Een pyromaan, zei de politie.
Wat een mazzel, zei de brandweer, dat de gastank leeg was.
Een groot geluk, zei mijn vader, dat de overbuurman niet kon slapen. Als hij de brand niet had gezien en ons wakker had gemaakt, dan ... - de zin maakte hij niet af.

Zo stoer als ik toen deed, zo relaxt stond mijn overbuurmeisje er vrijdag bij, en zo onrustig maakt deze blog me.
Zolang je boek niet maandenlang in de Bestseller 60 van het CPNB staat en je niet van droog brood houdt, moet er op een andere manier geld binnen komen. Dus ging ik op sollicitatiegesprek: handen schudden, koffie drinken en vriendelijke dingen zeggen als 'wat een mooie locatie' en 'leuk om jullie te ontmoeten.' (al is 'leuk' eigenlijk een no-go in een sollicitatiegesprek, net als 'uitdaging' trouwens).
Daar zat ik, in mijn geluksblouse, te lurken aan bittere automatenkoffie. De man tegenover me (zeker weten de tweelingbroer van Frank Boeyen) stelde vragen. Ik twijfelde welke antwoorden ik moest geven: voor de functie wenselijke of eerlijke. De vragen die ik zelf had voorbereid waren weggezakt, tot in mijn tenen.

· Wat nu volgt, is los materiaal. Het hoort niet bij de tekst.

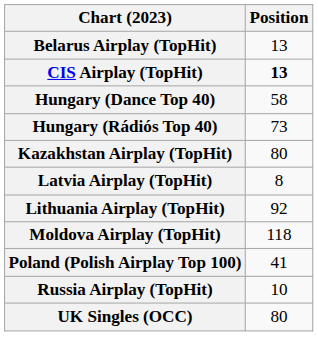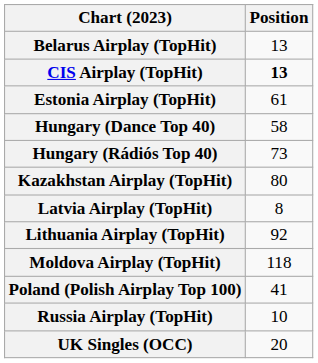+ row: Estonia Airplay (TopHit) | 61
UK Singles (OCC) | Position: 80 -> 20
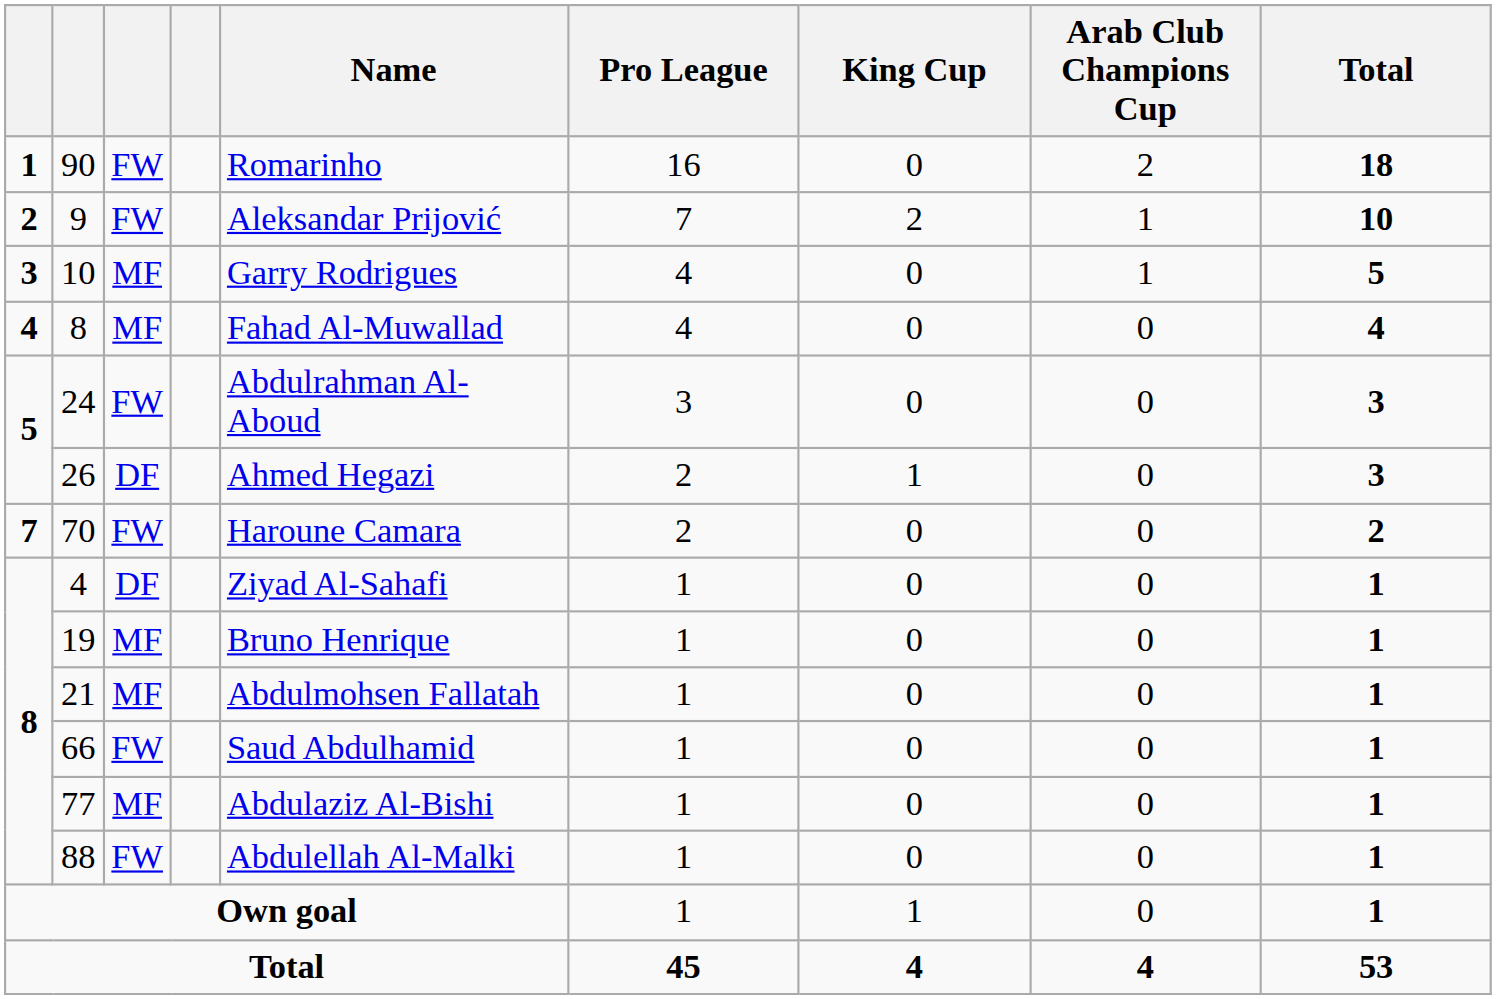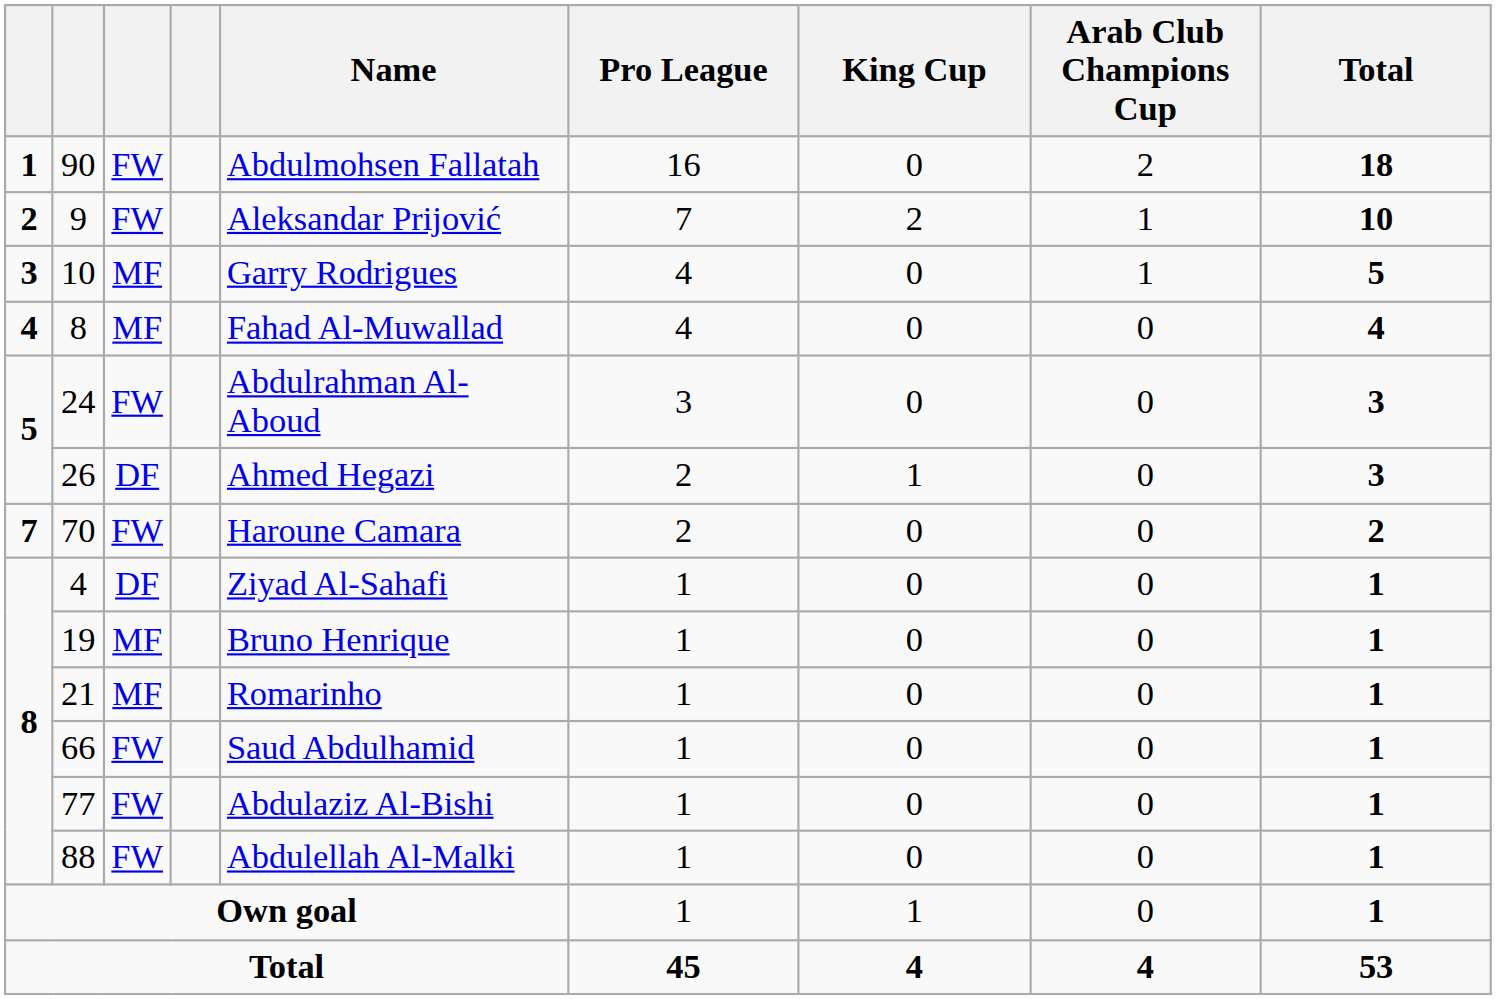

Maar halverwege dacht ik: wat een leuk gesprek en wat een interessante uitdaging!

De man vroeg: 'Ben jij een beetje een ondernemer?'
'Ja, hoor, zeker.' (het voor de functie wenselijk antwoord)
Hij keek over zijn bril naar me: 'Kun je een voorbeeld geven van je ondernemerschap op strategisch, tactisch en operationeel niveau?'
Ik slikte een slok koffie weg. 'Natuurlijk,' en zette het kopje langzaam neer. Ineens wist ik het eerlijke antwoord. 'Ik ben namelijk ook schrijver.'
En toen hield ik een ellenlang monoloog over mijn ondernemerschap als schrijver. Het ging ongeveer zo:

Op operationeel niveau is mijn ondernemerschap heel eenvoudig: ik schrijf. Om mijn manuscript te realiseren doe ik research, regel ik tegenlezers en koop ik bizar veel blanco A4. Op tactisch niveau probeer ik de kwaliteit van mijn schrijfwerk te verhogen; zo heb ik een schrijfcoach gevraagd mijn werk te beoordelen en ben ik een blog begonnen, ter lering en vermaak. Op strategisch niveau onderzoek ik de haalbaarheid om ook andere genres op te pakken. Zo overwoog ik om een kinderboek te schrijven, maar heb ik dat weer naast me neergelegd. Ik ben namelijk onvoldoende bekend met Avi-niveaus en moet me nu eerst focussen op #boek2.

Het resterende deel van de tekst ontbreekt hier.